[Mesa-dev] [PATCH 00/14] More substantial ff_fragment_shader cache key optimizations.

Thu Mar 30 18:09:19 UTC 2017

Hello,

This is the continuation of my ff_fragment_shader cache key optimizations.
I have continued to try to reduce overhead of make_state_key function and it
seems that I have gained a little bit. As this is the first time I have
ventured into the mesa codebase so much, it's possible that I did something
wrong along the way. Please, point it out if you find anything incorrect.
For example, I was a little bit confused by the indentation used in some code
parts (like using only spaces or a mix of spaces and tabs). I tried to preserve
the indentation of the files I modified.

As before, the number of patches might be a little bit high since some of them
are very simple. I might squash some of them if you prefer that.

The first 3 patches are a rebased resend of a previous series. I have kept
Eric's r-by (I have changed the commit message of these a little bit, I hope
keeping r-by was ok).

Patches 4-9 contain simple self-contained improvements to the cache key and
its computation.

Patches 10 and 11 try to move some of the state computation to the point it is
changed. I have added a couple of compressed state fields into the context
object.

Patches 12 and 13 use these new fields inside make_state_key, simplifying it
a lot. Along the way, I have fixed an apparent bug (GL_ONE was not handled as
a combine source), though there was no difference for piglit quick run.

Finally, patch 14 uses the new compressed fog state for atifs state handling
in st/mesa, since it was quite simple to modify it. I didn't bother using
the new state for classic dri drivers.

I have run a piglit quick test on radeonsi before and after the series and
there were no differences apart from some unstable test results.

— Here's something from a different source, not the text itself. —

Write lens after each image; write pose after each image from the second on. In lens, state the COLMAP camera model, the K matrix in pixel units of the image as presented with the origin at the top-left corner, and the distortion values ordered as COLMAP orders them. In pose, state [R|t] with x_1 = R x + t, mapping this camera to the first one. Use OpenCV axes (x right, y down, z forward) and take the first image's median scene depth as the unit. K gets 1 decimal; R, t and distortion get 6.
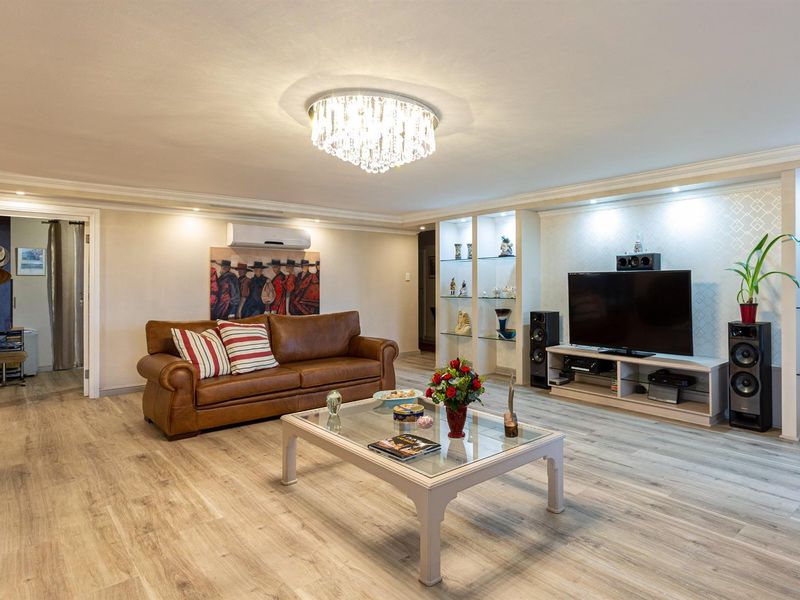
lens RADIAL K [[477.8, 0, 472.2], [0, 477.8, 295.9], [0, 0, 1]] dist [0.002592, 0.001472]
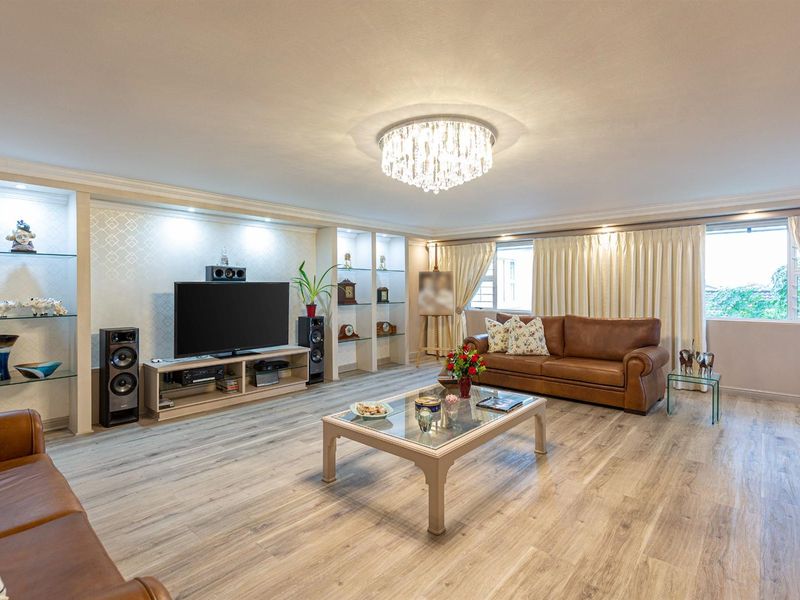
lens RADIAL K [[417.6, 0, 400.0], [0, 417.6, 300.0], [0, 0, 1]] dist [0.006345, -0.000316]
pose [[-0.079513, -0.025509, 0.996507, -1.135961], [0.030950, 0.999127, 0.028045, -0.039427], [-0.996353, 0.033071, -0.078654, 1.141393]]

As for performance measurements, I have run a simple minecraft apitrace
through perf-record 5 times and have found that:

1. The apitrace replay fps measure is too variable to show any difference.
   It can be passed as "a wash".
2. perf-report shows something more encouraging. The time spent in
   _mesa_get_fixed_func_fragment_program has dropped from ~0.78% to ~0.37%.
   Standard deviation here is ~0.025% so the performance gain is statistically
   significant.

Regards,
Gustaw

Gustaw Smolarczyk (14):
  mesa/main/ff_frag: Use correct constant.
  mesa/main/ff_frag: Remove enabled_units.
  mesa/main/ff_frag: Reduce the size of nr_enabled_units.
  mesa/main/ff_frag: Remove unused struct.
  mesa/main/ff_frag: Don't bother with VARYING_BIT_FOGC.
  mesa/main/ff_frag: Simplify get_fp_input_mask.
  mesa/main/ff_frag: Store nr_enabled_units only once.
  mesa/main/ff_frag: Use gl_texture_object::TargetIndex.
  mesa/main/ff_frag: Don't retrieve format if not necessary.
  mesa/main: Maintain compressed fog mode.
  mesa/main: Maintain compressed TexEnv Combine state.
  mesa/main/ff_frag: Use compressed fog mode.
  mesa/main/ff_frag: Use compressed TexEnv Combine state.
  st/mesa: Use compressed fog mode for atifs.

 src/mesa/main/enable.c                    |   1 +
 src/mesa/main/ff_fragment_shader.cpp      | 506 ++++++++++--------------------
 src/mesa/main/fog.c                       |   9 +
 src/mesa/main/mtypes.h                    |  97 ++++++
 src/mesa/main/texstate.c                  | 103 ++++++
 src/mesa/state_tracker/st_atifs_to_tgsi.c |   6 +-
 src/mesa/state_tracker/st_atom_shader.c   |  17 +-
 7 files changed, 388 insertions(+), 351 deletions(-)

-- 
2.12.1